### Your assignment
Rewrite the excerpt on cloud provider investment in AI startups starting at "Steps to Navigate" and ending at "for your workflow.", substituting "production pipeline" for "workflow".

### Excerpt
How Is Cloud Provider Investment Reshaping AI Startups?

The funding round itself is solid, but the structure reveals a bigger pattern in AI infrastructure deals. Amazon, already a repeat investor in TwelveLabs, used this Series B to formalize AWS as the company's preferred cloud provider. New models optimized for AWS Trainium chips will launch there first. This is not just a partnership; it is a strategic lock-in that mirrors similar arrangements Amazon has made with other AI video startups earlier in 2026.

For teams evaluating video AI vendors, this dynamic matters as much as the funding total itself. Cloud providers are increasingly trading investment dollars for locked-in compute commitments and roadmap influence rather than pursuing pure equity upside. That means the startups with the deepest cloud partnerships may have advantages in hardware access and pricing that competitors cannot match.

Steps to Navigate the Shifting Video AI Landscape

  • Identify your actual need: Do you need to generate new video content, or do you need to search, index, and understand video you already have? The answer determines which category of tool matters for your workflow.
  • Evaluate cloud dependencies: Check whether your chosen vendor has preferential access to accelerator hardware through cloud partnerships. Startups with deep cloud ties may have cost or latency advantages that affect long-term feasibility.
  • Plan for API sunset windows: If you are considering tools like Sora 2, note that OpenAI's Sora API is scheduled to discontinue on September 24, 2026, so any new product dependency on that API is not a stable long-term bet.

What Does This Mean for Sora and Other Generative Tools?

While TwelveLabs is scaling video understanding, the generative video landscape is contracting. OpenAI's Sora consumer app and web experience ended on April 26, 2026, and the Sora API is scheduled for discontinuation on September 24, 2026. For developers still using Sora 2 through the API, the remaining window is a sunset period, not a stable platform for new product work.

The official Sora 2 API pricing during this window is $0.10 per second for standard 720p generation and $0.30 per second for the higher-fidelity Pro model at the same resolution, with batch pricing at half those rates. But pricing alone is not the decision driver anymore. The removal date is. Any team building a new long-term product on Sora 2 is planning past the documented removal date, which makes migration planning more important than squeezing cost savings from batch pricing.

The practical guidance for Sora 2 users is narrow: use the API only for bounded, current work that can finish before September 24, 2026. Set a hard final generation date on your side to prevent unfinished jobs from becoming stranded work. Cap the dollar budget by model and resolution, because sora-2-pro at 1080p can turn short videos into double-digit costs quickly. Export every output and store metadata, because after the sunset window, your local archive may matter more than the API job history.

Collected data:
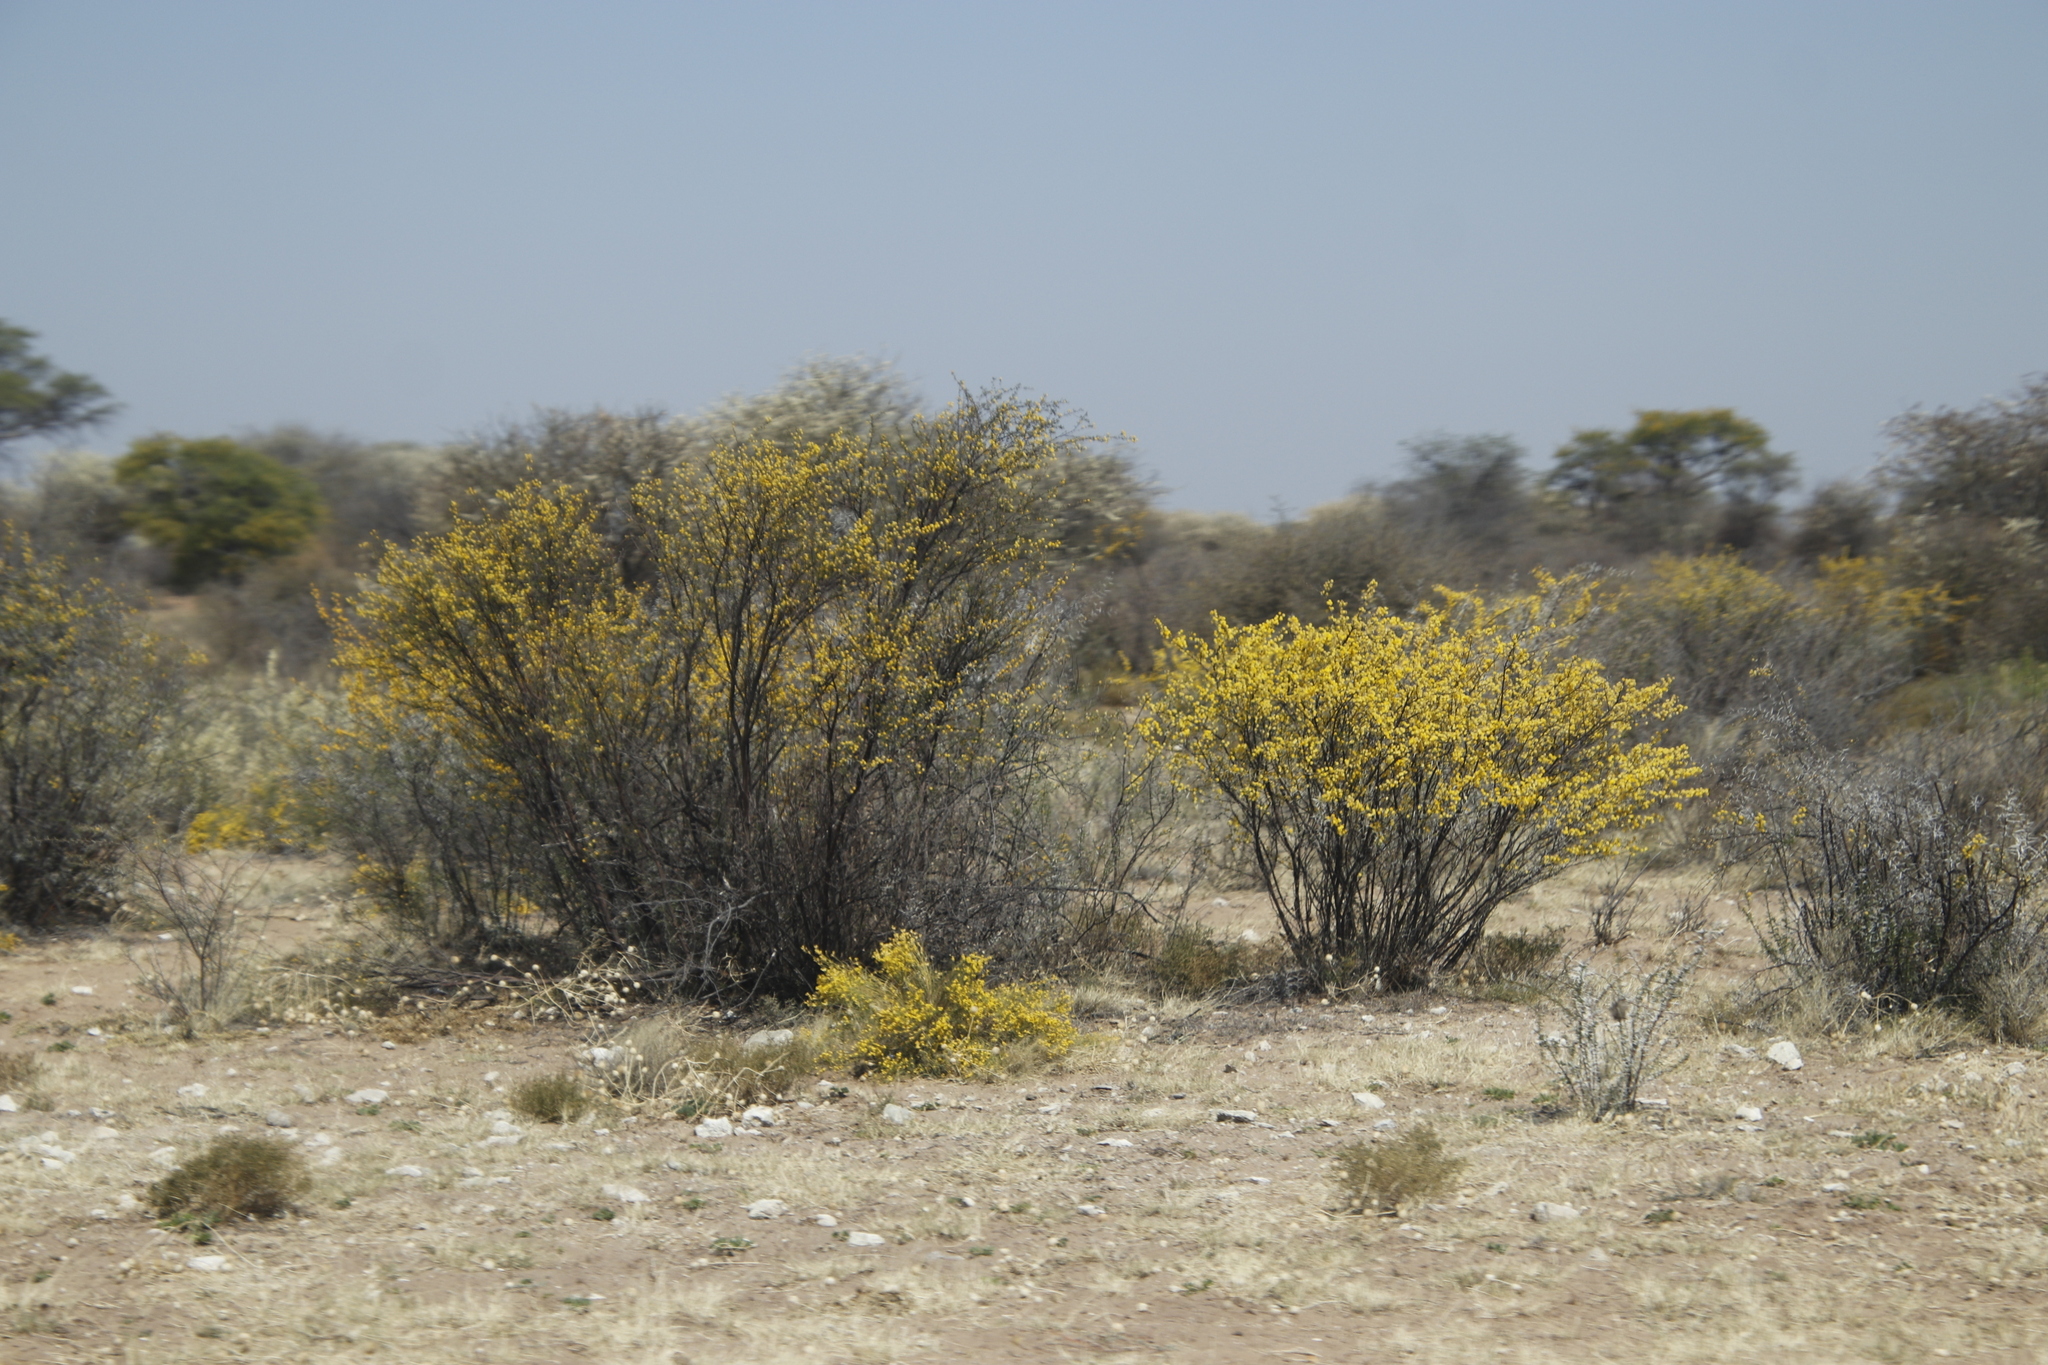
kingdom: Plantae
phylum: Tracheophyta
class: Magnoliopsida
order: Lamiales
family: Bignoniaceae
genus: Rhigozum
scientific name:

### Response
Steps to Navigate the Shifting Video AI Landscape

  • Identify your actual need: Do you need to generate new video content, or do you need to search, index, and understand video you already have? The answer determines which category of tool matters for your production pipeline.